— Begin TEXT BLOCK —

Any day now, one of the fighters or someone from one of their camps is going to say or do something that will cause the racial wheels to start grinding.
Maybe President Trump will Tweet that he favors McGregor. That will stir the racial pot.
Maybe Mayweather will drop an insult on McGregor’s heritage – on purpose.
Maybe McGregor drops a veiled racial insult on Mayweather – unwittingly or on purpose.
McGregor, a UFC champion, is fighting one of the best boxers of all time. There will be no kicking, choking or gouging. He is an overwhelming underdog with no real chance of winning. If Mayweather adamantly trains for the fight and takes this fiasco seriously he’ll move to 50-0 and knock McGregor out early in the bout.
So how do you really get interested in the fight during this summer of 2017? Make “The Great White Hype” a real event.
The 1996 movie starred Samuel L. Jackson and Damon Wayans and featured the black heavyweight champion of the world taking on an unknown white boxer named Terry Conklin -who is labeled Irish even though he wasn’t.
The champ scores a first-round knockout and Jackson – playing a Don King type character named the Rev. Fred Sultan – cashes in big time.
There is a scene where a senior citizen white woman walks up to a Las Vegas sports book window and calmly says, “I’d like to be $5 on the clean-cut white boy.”
This phenomenon has already started.
There has been an initial rush of wagers posted since the fight was announced last week – most of them less than $500 and most of them on McGregor. A $100 bet on McGregor would net a gambler $500 if he were to win the fight.
If you bet $500 on Mayweather and he wins, you would win $100.
The bout is about entertainment, but it’s going to get ugly before it gets here. I’m going to ignore it as best I can and my advice is that you do the same.
Tatum to see green – or tumble?
ESPN’s “The Best of Enemies” 30-for-30 documentary was well done and made those of us old enough recall the days of the 1980s when the Los Angeles Lakers and Boston Celtics met in the NBA Finals three times in four seasons.
Magic Johnson has the final sentence in the three-part documentary: “One thing is for certain. I will always hate the Boston Celtics.”
I still feel the same way about the Celtics, but it’s a respectful hate, if there is such a thing.

— End TEXT BLOCK —
— Begin RAW DATA —

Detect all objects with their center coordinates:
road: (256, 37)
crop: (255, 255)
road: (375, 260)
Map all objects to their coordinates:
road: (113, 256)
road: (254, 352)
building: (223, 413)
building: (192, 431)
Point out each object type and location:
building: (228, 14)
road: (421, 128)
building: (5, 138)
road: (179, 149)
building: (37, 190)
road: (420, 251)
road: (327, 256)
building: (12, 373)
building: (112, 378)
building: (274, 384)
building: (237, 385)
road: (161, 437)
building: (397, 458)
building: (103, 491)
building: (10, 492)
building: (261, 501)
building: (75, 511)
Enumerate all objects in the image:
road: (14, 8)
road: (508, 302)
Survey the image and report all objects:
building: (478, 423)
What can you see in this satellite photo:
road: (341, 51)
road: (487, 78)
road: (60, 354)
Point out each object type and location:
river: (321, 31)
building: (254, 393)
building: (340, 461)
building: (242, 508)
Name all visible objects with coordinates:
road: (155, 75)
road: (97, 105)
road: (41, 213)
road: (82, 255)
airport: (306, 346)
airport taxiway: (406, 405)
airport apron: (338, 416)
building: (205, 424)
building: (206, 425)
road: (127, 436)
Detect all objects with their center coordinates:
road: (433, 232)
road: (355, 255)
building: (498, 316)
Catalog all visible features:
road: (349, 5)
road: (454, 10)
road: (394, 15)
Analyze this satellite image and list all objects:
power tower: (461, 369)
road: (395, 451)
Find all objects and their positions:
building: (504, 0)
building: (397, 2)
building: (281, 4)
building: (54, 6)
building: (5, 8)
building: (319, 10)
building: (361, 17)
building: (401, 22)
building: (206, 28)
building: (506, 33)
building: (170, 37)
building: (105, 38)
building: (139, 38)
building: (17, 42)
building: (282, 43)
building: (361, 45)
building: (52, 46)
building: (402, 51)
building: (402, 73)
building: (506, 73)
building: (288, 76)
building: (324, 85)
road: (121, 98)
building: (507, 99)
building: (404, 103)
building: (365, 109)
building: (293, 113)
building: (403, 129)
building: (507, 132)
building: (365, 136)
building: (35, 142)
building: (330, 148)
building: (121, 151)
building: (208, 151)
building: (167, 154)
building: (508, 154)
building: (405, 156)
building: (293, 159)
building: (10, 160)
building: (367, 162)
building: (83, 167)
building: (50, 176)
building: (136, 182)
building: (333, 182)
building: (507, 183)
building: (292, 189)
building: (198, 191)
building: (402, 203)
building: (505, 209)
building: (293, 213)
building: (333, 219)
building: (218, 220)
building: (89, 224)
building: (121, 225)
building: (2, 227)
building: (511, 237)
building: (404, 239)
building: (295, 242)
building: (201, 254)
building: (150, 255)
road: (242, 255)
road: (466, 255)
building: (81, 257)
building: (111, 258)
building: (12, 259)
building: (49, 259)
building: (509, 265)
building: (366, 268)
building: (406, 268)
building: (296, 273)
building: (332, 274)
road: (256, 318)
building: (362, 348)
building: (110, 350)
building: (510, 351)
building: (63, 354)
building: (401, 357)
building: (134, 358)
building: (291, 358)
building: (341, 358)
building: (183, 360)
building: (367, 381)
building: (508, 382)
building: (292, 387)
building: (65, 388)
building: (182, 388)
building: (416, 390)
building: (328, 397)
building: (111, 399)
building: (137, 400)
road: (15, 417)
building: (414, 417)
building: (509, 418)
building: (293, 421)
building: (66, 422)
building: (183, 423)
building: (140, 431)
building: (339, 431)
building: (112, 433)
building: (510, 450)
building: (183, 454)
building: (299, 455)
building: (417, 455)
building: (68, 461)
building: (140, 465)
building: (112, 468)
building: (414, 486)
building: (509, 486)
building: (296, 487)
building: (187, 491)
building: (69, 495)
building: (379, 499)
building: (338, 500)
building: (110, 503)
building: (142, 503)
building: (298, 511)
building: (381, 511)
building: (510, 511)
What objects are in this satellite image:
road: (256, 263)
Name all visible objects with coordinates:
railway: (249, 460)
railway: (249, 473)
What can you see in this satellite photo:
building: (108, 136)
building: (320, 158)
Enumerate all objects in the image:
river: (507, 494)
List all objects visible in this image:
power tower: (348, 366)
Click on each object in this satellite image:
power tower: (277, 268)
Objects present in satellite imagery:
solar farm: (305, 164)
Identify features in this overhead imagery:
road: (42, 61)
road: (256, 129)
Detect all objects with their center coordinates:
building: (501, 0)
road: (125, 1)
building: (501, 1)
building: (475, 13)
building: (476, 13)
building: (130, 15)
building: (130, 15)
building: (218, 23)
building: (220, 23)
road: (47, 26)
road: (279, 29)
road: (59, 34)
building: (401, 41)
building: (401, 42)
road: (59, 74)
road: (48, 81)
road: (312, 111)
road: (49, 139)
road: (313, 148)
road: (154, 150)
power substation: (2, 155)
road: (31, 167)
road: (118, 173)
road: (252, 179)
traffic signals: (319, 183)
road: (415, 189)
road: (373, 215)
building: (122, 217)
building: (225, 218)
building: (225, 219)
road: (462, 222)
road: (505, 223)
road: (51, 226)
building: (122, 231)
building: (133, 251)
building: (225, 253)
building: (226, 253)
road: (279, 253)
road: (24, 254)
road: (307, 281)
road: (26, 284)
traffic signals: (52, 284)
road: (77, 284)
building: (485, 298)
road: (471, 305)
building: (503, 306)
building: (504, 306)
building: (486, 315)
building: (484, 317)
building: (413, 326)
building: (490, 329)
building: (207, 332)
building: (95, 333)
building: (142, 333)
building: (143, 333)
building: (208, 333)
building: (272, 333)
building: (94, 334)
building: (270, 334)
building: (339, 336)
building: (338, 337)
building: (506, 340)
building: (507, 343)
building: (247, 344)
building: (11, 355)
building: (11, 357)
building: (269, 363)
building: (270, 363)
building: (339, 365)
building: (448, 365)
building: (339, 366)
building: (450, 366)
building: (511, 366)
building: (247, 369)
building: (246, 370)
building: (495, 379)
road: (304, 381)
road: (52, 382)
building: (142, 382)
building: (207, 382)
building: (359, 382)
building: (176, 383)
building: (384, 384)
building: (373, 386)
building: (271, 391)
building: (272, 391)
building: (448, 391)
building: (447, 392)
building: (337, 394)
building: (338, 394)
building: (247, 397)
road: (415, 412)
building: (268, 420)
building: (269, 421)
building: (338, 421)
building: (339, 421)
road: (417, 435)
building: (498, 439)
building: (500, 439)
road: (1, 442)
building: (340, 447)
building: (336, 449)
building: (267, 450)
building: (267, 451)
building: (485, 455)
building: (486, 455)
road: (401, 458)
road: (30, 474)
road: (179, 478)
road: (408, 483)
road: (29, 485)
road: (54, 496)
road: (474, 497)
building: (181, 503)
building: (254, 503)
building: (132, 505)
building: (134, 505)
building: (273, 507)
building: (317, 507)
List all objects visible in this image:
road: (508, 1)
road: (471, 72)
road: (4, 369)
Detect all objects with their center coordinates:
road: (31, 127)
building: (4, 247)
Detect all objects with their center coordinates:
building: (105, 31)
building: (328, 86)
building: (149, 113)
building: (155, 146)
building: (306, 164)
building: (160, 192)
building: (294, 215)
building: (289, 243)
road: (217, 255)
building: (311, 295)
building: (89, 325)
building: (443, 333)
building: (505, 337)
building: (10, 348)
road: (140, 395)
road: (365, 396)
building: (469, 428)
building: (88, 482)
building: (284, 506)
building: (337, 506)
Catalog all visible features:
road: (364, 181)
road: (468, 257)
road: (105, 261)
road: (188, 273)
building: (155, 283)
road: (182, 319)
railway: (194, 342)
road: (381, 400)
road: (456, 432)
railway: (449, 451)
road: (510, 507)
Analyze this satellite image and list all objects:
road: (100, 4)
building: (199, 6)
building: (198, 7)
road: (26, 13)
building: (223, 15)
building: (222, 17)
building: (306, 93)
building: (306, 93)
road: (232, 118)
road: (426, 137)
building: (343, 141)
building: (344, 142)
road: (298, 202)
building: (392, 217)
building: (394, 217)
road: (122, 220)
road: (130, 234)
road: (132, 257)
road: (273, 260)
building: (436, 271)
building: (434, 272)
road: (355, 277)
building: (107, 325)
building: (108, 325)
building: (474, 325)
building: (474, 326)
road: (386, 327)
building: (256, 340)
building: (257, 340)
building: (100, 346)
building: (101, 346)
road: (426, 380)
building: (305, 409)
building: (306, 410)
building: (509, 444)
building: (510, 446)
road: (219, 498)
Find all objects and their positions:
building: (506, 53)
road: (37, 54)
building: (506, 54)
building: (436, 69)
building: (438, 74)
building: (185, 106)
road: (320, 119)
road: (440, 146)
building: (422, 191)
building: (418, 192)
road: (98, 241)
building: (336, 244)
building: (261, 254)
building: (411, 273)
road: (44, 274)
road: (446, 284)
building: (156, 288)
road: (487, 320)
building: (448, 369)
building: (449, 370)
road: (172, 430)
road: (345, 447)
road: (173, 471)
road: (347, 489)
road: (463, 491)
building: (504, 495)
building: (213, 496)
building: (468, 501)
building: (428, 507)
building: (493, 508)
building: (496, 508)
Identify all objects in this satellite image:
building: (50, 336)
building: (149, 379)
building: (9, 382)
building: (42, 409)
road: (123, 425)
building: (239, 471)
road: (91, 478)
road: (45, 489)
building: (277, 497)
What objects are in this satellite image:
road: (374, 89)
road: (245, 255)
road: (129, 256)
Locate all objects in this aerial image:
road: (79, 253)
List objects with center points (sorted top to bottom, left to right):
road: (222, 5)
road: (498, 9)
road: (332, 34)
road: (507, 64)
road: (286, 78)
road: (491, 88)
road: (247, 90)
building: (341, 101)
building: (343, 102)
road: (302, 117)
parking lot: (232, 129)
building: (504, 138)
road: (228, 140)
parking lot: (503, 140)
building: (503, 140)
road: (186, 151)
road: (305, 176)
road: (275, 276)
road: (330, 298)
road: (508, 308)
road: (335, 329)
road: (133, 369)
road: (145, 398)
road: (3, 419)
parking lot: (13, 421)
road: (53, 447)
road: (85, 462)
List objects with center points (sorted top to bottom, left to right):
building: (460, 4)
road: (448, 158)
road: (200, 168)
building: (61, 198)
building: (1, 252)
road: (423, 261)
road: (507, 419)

— End RAW DATA —

#### [INSTRUCTIONS]
a - Answer these from the sports column:
(i) In what year was "The Great White Hype" released?
(ii) How much would a $100 bet on McGregor net a gambler if McGregor won?
(iii) How many times did the Lakers and Celtics meet in the NBA Finals in four seasons?
b - Lay out part of the records as a JSON list of strings, one string per line, with blank lines left out. Begin at the first line of the records and stop after the line that has "Survey the image", including both of those lines.
The sports column has no connection to the records, which list objects and their pixel coordinates.

#### [OUTPUTS IN ORDER]
a -
(i) 1996
(ii) $500
(iii) Three times

b -
[
  "Detect all objects with their center coordinates:",
  "road: (256, 37)",
  "crop: (255, 255)",
  "road: (375, 260)",
  "Map all objects to their coordinates:",
  "road: (113, 256)",
  "road: (254, 352)",
  "building: (223, 413)",
  "building: (192, 431)",
  "Point out each object type and location:",
  "building: (228, 14)",
  "road: (421, 128)",
  "building: (5, 138)",
  "road: (179, 149)",
  "building: (37, 190)",
  "road: (420, 251)",
  "road: (327, 256)",
  "building: (12, 373)",
  "building: (112, 378)",
  "building: (274, 384)",
  "building: (237, 385)",
  "road: (161, 437)",
  "building: (397, 458)",
  "building: (103, 491)",
  "building: (10, 492)",
  "building: (261, 501)",
  "building: (75, 511)",
  "Enumerate all objects in the image:",
  "road: (14, 8)",
  "road: (508, 302)",
  "Survey the image and report all objects:"
]